ASSIGNMENT.
Please reproduce each of the records below word for word, keeping every line unchanged.

DATA SUPPLIED.
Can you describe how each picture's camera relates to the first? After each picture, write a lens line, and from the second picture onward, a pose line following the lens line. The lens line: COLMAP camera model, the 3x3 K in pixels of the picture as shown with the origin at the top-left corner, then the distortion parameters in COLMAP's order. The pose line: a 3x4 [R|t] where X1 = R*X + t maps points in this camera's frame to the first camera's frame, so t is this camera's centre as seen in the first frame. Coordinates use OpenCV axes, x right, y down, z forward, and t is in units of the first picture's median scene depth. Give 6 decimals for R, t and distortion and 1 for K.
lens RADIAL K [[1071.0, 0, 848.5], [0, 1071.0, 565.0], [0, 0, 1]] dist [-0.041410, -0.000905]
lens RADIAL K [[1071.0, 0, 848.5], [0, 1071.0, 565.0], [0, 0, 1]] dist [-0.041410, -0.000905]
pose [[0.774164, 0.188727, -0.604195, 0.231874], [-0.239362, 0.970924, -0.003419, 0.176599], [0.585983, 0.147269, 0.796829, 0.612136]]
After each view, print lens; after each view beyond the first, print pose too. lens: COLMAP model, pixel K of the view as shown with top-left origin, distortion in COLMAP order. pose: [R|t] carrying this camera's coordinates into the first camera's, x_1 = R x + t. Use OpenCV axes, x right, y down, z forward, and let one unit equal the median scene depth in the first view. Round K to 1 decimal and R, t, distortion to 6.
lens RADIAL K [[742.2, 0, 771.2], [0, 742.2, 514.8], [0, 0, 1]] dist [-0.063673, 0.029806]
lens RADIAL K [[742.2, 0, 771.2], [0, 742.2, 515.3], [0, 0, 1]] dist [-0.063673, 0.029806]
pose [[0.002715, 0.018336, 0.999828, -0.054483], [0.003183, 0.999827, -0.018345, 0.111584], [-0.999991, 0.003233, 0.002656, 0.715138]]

EXERCISE SOLUTION.
Can you describe how each picture's camera relates to the first? After each picture, write a lens line, and from the second picture onward, a pose line following the lens line. The lens line: COLMAP camera model, the 3x3 K in pixels of the picture as shown with the origin at the top-left corner, then the distortion parameters in COLMAP's order. The pose line: a 3x4 [R|t] where X1 = R*X + t maps points in this camera's frame to the first camera's frame, so t is this camera's centre as seen in the first frame. Coordinates use OpenCV axes, x right, y down, z forward, and t is in units of the first picture's median scene depth. Give 6 decimals for R, t and distortion and 1 for K.
lens RADIAL K [[1071.0, 0, 848.5], [0, 1071.0, 565.0], [0, 0, 1]] dist [-0.041410, -0.000905]
lens RADIAL K [[1071.0, 0, 848.5], [0, 1071.0, 565.0], [0, 0, 1]] dist [-0.041410, -0.000905]
pose [[0.774164, 0.188727, -0.604195, 0.231874], [-0.239362, 0.970924, -0.003419, 0.176599], [0.585983, 0.147269, 0.796829, 0.612136]]
After each view, print lens; after each view beyond the first, print pose too. lens: COLMAP model, pixel K of the view as shown with top-left origin, distortion in COLMAP order. pose: [R|t] carrying this camera's coordinates into the first camera's, x_1 = R x + t. Use OpenCV axes, x right, y down, z forward, and let one unit equal the median scene depth in the first view. Round K to 1 decimal and R, t, distortion to 6.
lens RADIAL K [[742.2, 0, 771.2], [0, 742.2, 514.8], [0, 0, 1]] dist [-0.063673, 0.029806]
lens RADIAL K [[742.2, 0, 771.2], [0, 742.2, 515.3], [0, 0, 1]] dist [-0.063673, 0.029806]
pose [[0.002715, 0.018336, 0.999828, -0.054483], [0.003183, 0.999827, -0.018345, 0.111584], [-0.999991, 0.003233, 0.002656, 0.715138]]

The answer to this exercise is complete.